NotebookLM is famous for being able to generate a podcast. I suggested that the hosts Explain to someone who has never heard of the Substack ‘Natural Stories’ what it's about, and whether it's good or bad.
In the podcast feature, a man and woman with radio-friendly voices speak informally about the content you uploaded. The gimmick is that the AI has turned the content into what feels like a genuine conversation. For example, while the AI-podcast was talking about my climate change story, the guy said, “Counterproductive! How so?” What most impressed me was that my original story expressed the idea of counterproductive but never used the actual word.
In this AI-podcast, the hosts talked about Natural Stories for 23 minutes. At first, it was weirdly compelling. I could listen as two people talked in depth about my work—this is every writer’s dream! Yet when I actually listened, it was still the AI being vague and obsequious. “Let’s just say it’s not your typical nature blog.” “Yeah, it’s not your typical pretty pictures and flowery prose kind of nature writing.” And later, “The writing is super-accessible, you don’t need to be some sort of Environmental Studies whiz to follow along.” I wanted to respond “Thanks, AI” with the tone someone might use for “OK Boomer.”

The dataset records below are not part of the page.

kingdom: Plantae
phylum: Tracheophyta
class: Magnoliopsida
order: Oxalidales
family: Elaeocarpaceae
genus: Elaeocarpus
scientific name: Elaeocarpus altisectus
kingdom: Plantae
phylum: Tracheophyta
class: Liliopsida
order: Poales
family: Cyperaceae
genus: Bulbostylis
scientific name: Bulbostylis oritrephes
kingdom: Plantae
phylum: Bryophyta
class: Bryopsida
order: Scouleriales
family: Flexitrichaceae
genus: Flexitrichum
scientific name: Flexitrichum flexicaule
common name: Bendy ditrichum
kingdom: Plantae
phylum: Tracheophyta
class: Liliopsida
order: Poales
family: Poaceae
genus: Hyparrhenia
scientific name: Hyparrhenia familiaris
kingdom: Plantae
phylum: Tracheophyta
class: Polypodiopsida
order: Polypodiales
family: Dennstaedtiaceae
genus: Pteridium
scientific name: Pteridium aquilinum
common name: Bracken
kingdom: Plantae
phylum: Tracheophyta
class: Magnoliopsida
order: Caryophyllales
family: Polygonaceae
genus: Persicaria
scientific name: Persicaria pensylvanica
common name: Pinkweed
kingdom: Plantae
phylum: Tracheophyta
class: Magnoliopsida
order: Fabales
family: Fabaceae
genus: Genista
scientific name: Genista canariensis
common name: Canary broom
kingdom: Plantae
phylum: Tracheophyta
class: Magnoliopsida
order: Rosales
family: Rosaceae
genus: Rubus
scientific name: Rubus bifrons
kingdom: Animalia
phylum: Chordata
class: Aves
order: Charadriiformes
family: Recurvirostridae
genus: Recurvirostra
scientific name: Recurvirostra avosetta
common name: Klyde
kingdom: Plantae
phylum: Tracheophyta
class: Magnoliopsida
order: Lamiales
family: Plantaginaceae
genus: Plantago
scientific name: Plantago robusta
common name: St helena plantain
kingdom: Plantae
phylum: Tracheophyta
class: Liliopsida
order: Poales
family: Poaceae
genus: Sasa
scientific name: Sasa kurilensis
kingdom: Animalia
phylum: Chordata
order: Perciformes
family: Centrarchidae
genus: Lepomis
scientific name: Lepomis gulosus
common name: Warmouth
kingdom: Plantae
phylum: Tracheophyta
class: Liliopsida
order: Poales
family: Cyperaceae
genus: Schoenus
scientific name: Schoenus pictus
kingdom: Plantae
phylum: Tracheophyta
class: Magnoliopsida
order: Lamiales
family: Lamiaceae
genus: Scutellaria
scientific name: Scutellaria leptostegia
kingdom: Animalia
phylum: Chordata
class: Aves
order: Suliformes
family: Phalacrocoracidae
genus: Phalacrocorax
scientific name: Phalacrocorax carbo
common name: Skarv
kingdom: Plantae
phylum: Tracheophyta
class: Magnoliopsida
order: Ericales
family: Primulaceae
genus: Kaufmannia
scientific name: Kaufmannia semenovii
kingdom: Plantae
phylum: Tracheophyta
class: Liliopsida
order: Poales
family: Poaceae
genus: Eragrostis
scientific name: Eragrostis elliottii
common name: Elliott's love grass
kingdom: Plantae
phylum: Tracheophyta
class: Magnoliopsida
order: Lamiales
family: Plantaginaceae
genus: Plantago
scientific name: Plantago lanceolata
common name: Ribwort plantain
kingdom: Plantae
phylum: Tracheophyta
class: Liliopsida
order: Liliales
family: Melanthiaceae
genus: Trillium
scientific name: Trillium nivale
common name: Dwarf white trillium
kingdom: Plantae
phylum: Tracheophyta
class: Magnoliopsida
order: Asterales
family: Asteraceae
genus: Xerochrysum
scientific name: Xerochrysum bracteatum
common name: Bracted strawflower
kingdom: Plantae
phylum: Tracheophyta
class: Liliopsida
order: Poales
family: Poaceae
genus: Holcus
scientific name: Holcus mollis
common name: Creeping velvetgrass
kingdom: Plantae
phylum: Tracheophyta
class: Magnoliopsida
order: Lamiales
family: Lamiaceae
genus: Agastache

The hosts name-dropped Thoreau, Leopold, and Marshall, like over-eager students trying to demonstrate that they had done the required reading. But the hosts’ comments never amounted to anything worthwhile, either as summary or judgement. Was that my fault, for generating such a “diverse,” “unexpected” body of work? Or could the AI not tell a story to save its life?
After about six minutes I gave up. Solving that riddle wasn’t worth wasting any more time listening. I went outside for a walk and a more natural story.
This is fascinating. I don’t think you needed AI to answer the first set of questions you posed, but I assume you asked them just to see what the program would come up with. The AI podcast seems intriguing, but ultimately of no real use to the author unless you just like to imagine real people talking about your book. I can see the day when people don’t even aspire to have a real audience. Just summon AI and sit back with a glass of wine.
You're the real deal, John. You don't need none of that artificial stuff!